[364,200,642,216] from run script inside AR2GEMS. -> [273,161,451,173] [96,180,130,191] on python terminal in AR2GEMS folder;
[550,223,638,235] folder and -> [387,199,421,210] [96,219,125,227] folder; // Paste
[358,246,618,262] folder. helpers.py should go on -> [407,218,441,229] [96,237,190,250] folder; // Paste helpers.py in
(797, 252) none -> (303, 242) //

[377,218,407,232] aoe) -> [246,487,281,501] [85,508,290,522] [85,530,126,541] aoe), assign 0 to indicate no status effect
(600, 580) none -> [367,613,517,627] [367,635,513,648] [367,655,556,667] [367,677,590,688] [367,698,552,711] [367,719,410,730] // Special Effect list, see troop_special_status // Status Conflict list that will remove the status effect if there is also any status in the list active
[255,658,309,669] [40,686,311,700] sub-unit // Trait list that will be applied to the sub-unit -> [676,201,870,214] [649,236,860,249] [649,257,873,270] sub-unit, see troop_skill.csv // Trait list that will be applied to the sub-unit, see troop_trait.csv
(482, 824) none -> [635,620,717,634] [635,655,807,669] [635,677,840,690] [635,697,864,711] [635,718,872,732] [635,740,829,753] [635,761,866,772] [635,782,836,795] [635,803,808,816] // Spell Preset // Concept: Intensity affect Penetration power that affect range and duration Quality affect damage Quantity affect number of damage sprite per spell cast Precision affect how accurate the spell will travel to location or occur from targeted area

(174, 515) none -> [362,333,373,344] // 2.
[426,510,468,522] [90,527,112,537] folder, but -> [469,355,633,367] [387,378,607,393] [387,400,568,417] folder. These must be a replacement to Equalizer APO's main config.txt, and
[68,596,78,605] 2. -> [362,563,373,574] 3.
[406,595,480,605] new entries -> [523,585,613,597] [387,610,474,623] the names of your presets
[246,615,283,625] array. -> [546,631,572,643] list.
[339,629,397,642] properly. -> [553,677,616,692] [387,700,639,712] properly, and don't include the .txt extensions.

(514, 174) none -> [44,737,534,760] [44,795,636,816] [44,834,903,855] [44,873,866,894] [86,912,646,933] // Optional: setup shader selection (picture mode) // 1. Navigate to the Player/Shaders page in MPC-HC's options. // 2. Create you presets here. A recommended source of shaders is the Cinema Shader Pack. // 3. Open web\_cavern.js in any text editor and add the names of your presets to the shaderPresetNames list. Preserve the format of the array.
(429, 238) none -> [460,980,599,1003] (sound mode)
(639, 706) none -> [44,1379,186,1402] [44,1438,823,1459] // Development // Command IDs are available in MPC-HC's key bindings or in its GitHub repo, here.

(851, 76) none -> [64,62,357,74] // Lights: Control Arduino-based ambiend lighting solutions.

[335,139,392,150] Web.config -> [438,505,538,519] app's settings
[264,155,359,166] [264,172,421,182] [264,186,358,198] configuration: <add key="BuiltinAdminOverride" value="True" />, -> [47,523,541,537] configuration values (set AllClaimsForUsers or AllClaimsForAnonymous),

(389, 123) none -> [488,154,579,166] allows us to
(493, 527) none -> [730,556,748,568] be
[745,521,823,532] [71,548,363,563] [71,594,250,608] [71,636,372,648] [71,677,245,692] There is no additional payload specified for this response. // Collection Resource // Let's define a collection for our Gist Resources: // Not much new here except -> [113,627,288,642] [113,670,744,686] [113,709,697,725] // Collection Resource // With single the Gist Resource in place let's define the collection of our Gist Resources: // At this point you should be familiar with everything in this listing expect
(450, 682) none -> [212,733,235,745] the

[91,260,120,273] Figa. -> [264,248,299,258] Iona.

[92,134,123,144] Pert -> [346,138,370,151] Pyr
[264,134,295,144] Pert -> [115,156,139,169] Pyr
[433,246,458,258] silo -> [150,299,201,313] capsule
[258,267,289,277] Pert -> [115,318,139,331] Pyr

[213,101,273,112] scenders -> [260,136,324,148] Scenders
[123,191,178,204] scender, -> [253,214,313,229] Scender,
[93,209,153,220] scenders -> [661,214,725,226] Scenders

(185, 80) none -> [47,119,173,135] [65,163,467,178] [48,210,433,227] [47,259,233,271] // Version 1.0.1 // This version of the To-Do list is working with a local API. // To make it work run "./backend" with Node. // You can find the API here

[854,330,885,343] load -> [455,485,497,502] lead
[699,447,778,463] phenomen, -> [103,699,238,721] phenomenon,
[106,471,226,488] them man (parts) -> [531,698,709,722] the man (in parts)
:::
Request: Given the word "scenders", show every line of the records that contains it.

Exercise solution:
[213,101,273,112] scenders -> [260,136,324,148] Scenders
[93,209,153,220] scenders -> [661,214,725,226] Scenders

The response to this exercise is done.